The act of the Maize God’s dead body giving rise to trees and edible fruits and seeds (enough to impregnate an Underworld goddess) symbolizes germination in nature: “Cacao, the most coveted product of the mortal orchard, was emblematic of all prized and sustaining vegetal growth—with the exception of maize—and the myth served to explain how it and other foodstuffs came into being” (Simon Martin 178). In other words, “the story, then, basically deals in symbolic form with the burial (that is, the planting of the seed), growth, and fruition of maize [and cacao], the Maya-and Mesoamerican-staff of life” (Coe and Coe 39). Essentially, the Mayans used the Gods to explain how and why the nature around the grows (especially their precious cacao), which was used to ultimately explain the phenomenon of life and death.
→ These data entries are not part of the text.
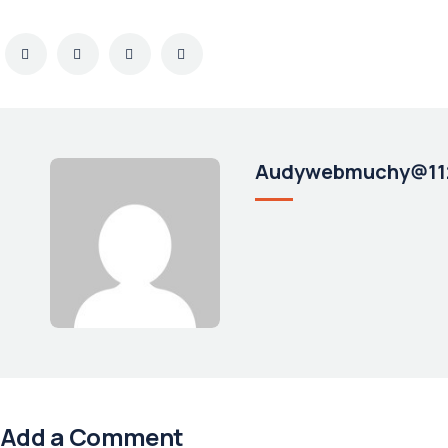
Audywebmuchy@11
Add a Comment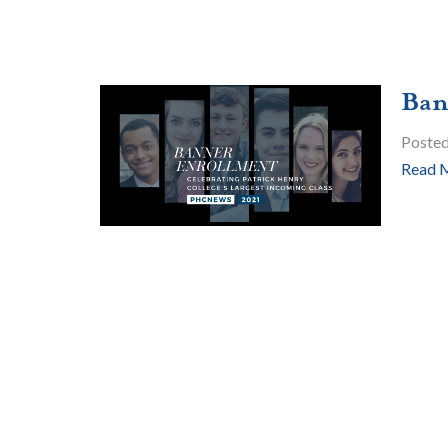
Ban
Poste
Read 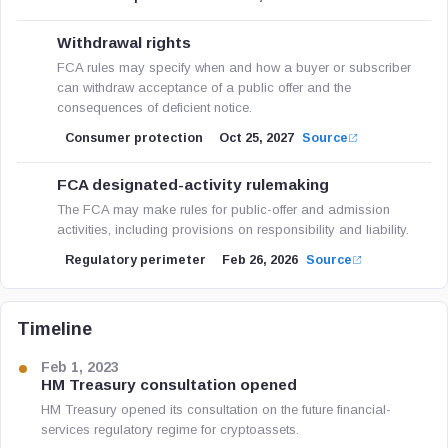
Withdrawal rights
FCA rules may specify when and how a buyer or subscriber
can withdraw acceptance of a public offer and the
consequences of deficient notice.
Consumer protection
Oct 25, 2027
Source
FCA designated-activity rulemaking
The FCA may make rules for public-offer and admission
activities, including provisions on responsibility and liability.
Regulatory perimeter
Feb 26, 2026
Source
Timeline
Feb 1, 2023
HM Treasury consultation opened
HM Treasury opened its consultation on the future financial-
services regulatory regime for cryptoassets.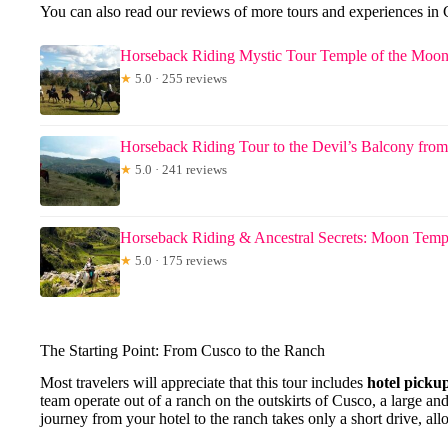
You can also read our reviews of more tours and experiences in
Horseback Riding Mystic Tour Temple of the Moo
★
5.0 · 255 reviews
Horseback Riding Tour to the Devil’s Balcony fro
★
5.0 · 241 reviews
Horseback Riding & Ancestral Secrets: Moon Templ
★
5.0 · 175 reviews
The Starting Point: From Cusco to the Ranch
Most travelers will appreciate that this tour includes
hotel picku
team operate out of a ranch on the outskirts of Cusco, a large an
journey from your hotel to the ranch takes only a short drive, a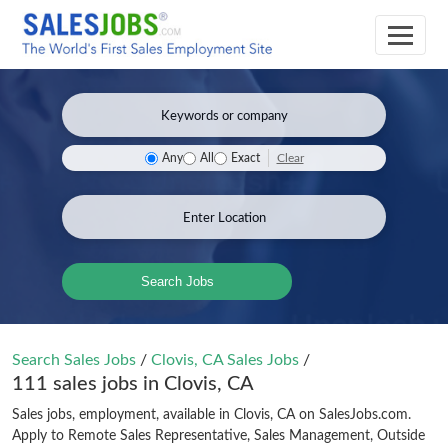
Clear
Any
All
Exact
Search Jobs
Search Sales Jobs
/
Clovis, CA Sales Jobs
/
111 sales jobs in Clovis, CA
Sales jobs, employment, available in Clovis, CA on SalesJobs.com.
Apply to Remote Sales Representative, Sales Management, Outside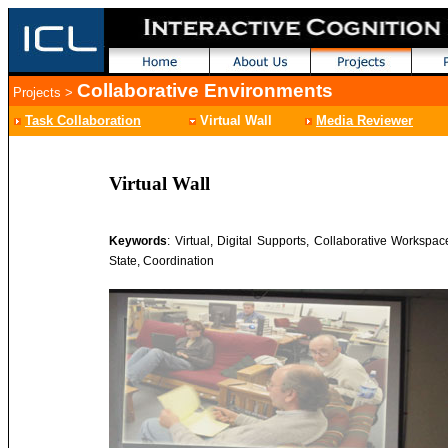
Collaborative Environments
Projects
>
Task Collaboration
Virtual Wall
Media Reviewer
Virtual Wall
Keywords
: Virtual, Digital Supports, Collaborative Workspac
State, Coordination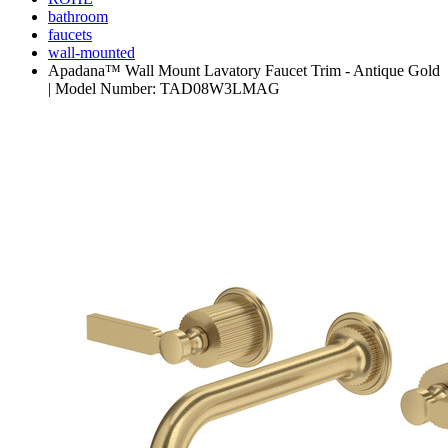
bathroom
faucets
wall-mounted
Apadana™ Wall Mount Lavatory Faucet Trim - Antique Gold
| Model Number: TAD08W3LMAG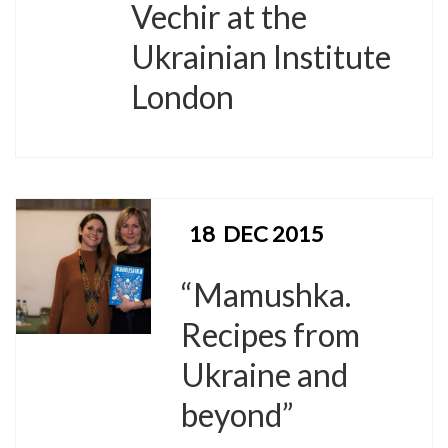
Vechir at the
Ukrainian Institute
London
18
DEC 2015
“Mamushka.
Recipes from
Ukraine and
beyond”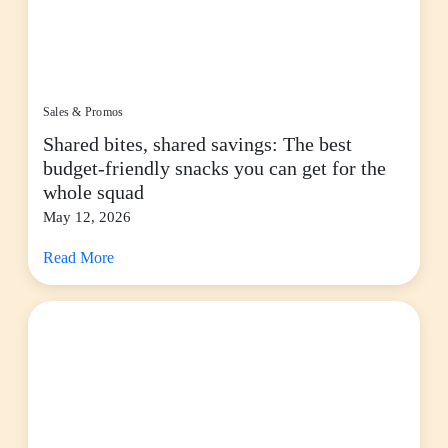
Sales & Promos
Shared bites, shared savings: The best
budget-friendly snacks you can get for the
whole squad
May 12, 2026
Read More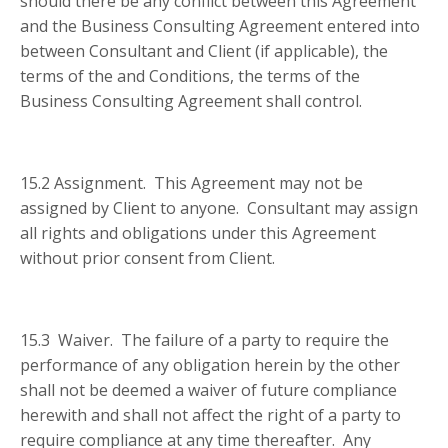
should there be any conflict between this Agreement
and the Business Consulting Agreement entered into
between Consultant and Client (if applicable), the
terms of the and Conditions, the terms of the
Business Consulting Agreement shall control.
15.2 Assignment. This Agreement may not be
assigned by Client to anyone. Consultant may assign
all rights and obligations under this Agreement
without prior consent from Client.
15.3 Waiver. The failure of a party to require the
performance of any obligation herein by the other
shall not be deemed a waiver of future compliance
herewith and shall not affect the right of a party to
require compliance at any time thereafter. Any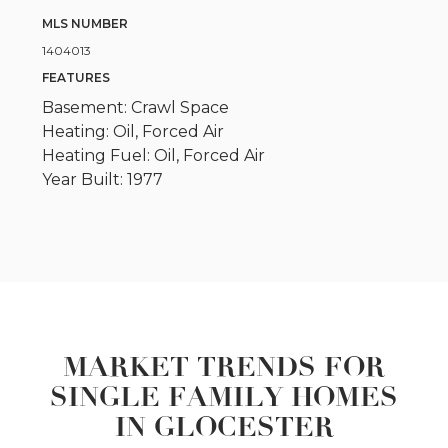
MLS NUMBER
1404013
FEATURES
Basement: Crawl Space
Heating: Oil, Forced Air
Heating Fuel: Oil, Forced Air
Year Built: 1977
MARKET TRENDS FOR
SINGLE FAMILY HOMES
IN GLOCESTER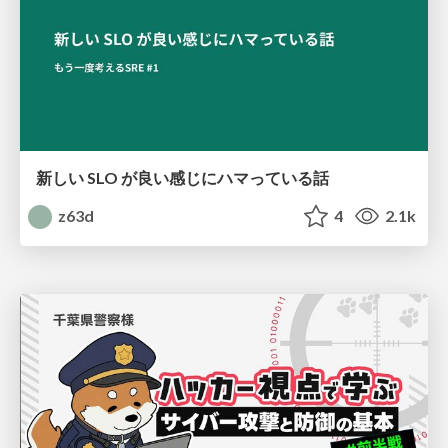
新しい SLO が良い感じにハマっている話
z63d
4
2.1k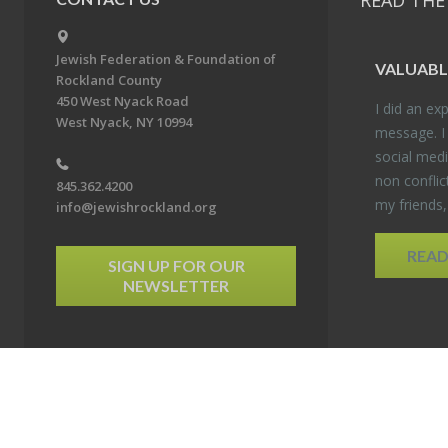
READ THE
Jewish Federation & Foundation of
VALU­ABL
Rockland County
450 West Nyack Road
I did an ex­p
West Nyack, NY 10994
mes­sage. I
so­cial media
non con­flic
845.362.4200
my friends
info@jewishrockland.org
REA
SIGN UP FOR OUR
NEWSLETTER
6 Jewish Federation & Foundation of Rockland County. All Rights Reserved.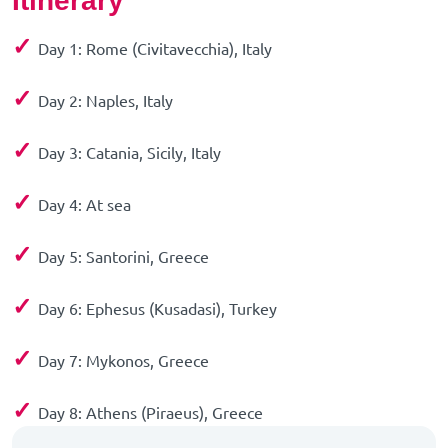
Itinerary
✓
Day 1: Rome (Civitavecchia), Italy
✓
Day 2: Naples, Italy
✓
Day 3: Catania, Sicily, Italy
✓
Day 4: At sea
✓
Day 5: Santorini, Greece
✓
Day 6: Ephesus (Kusadasi), Turkey
✓
Day 7: Mykonos, Greece
✓
Day 8: Athens (Piraeus), Greece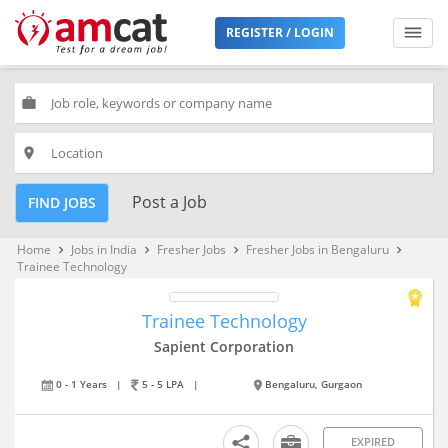
REGISTER / LOGIN
work
place
Post a Job
FIND JOBS
Home
Jobs in India
Fresher Jobs
Fresher Jobs in Bengaluru
keyboard_arrow_right
keyboard_arrow_right
keyboard_arrow_right
keyboard_arrow_right
Trainee Technology
Trainee Technology
Sapient Corporation
0 - 1 Years
|
5 - 5 LPA
|
Bengaluru, Gurgaon
EXPIRED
While the Mayans certainly had other reasons in creating their religious tales, there is no doubt that a number of myths, including the Popol Vuh, incorporated cacao to help the Mayans understand the world around them. After all, chocolate was, and is considered divine, so why wouldn’t the Mayans place their cacao in the hands of the Gods in their tales?


Works Cited:

Coe, Sophie, and Coe, Michael. “The True History of Chocolate. New York: Thames and Hudson, 2013.

Martin, Carla D. “Chocolate, Culture, and the Politics of Food. Harvard College: Cambridge, MA. 1 Feb. 2018. Class Lecture. (Images also used from this Lecture as well)

Martin, Simon. “Cacao in Ancient Maya Religion: First Fruit from the Maize Tree and Other Tales from the Underworld.” Chocolate in Mesoamerica, University Press of Florida, 2009.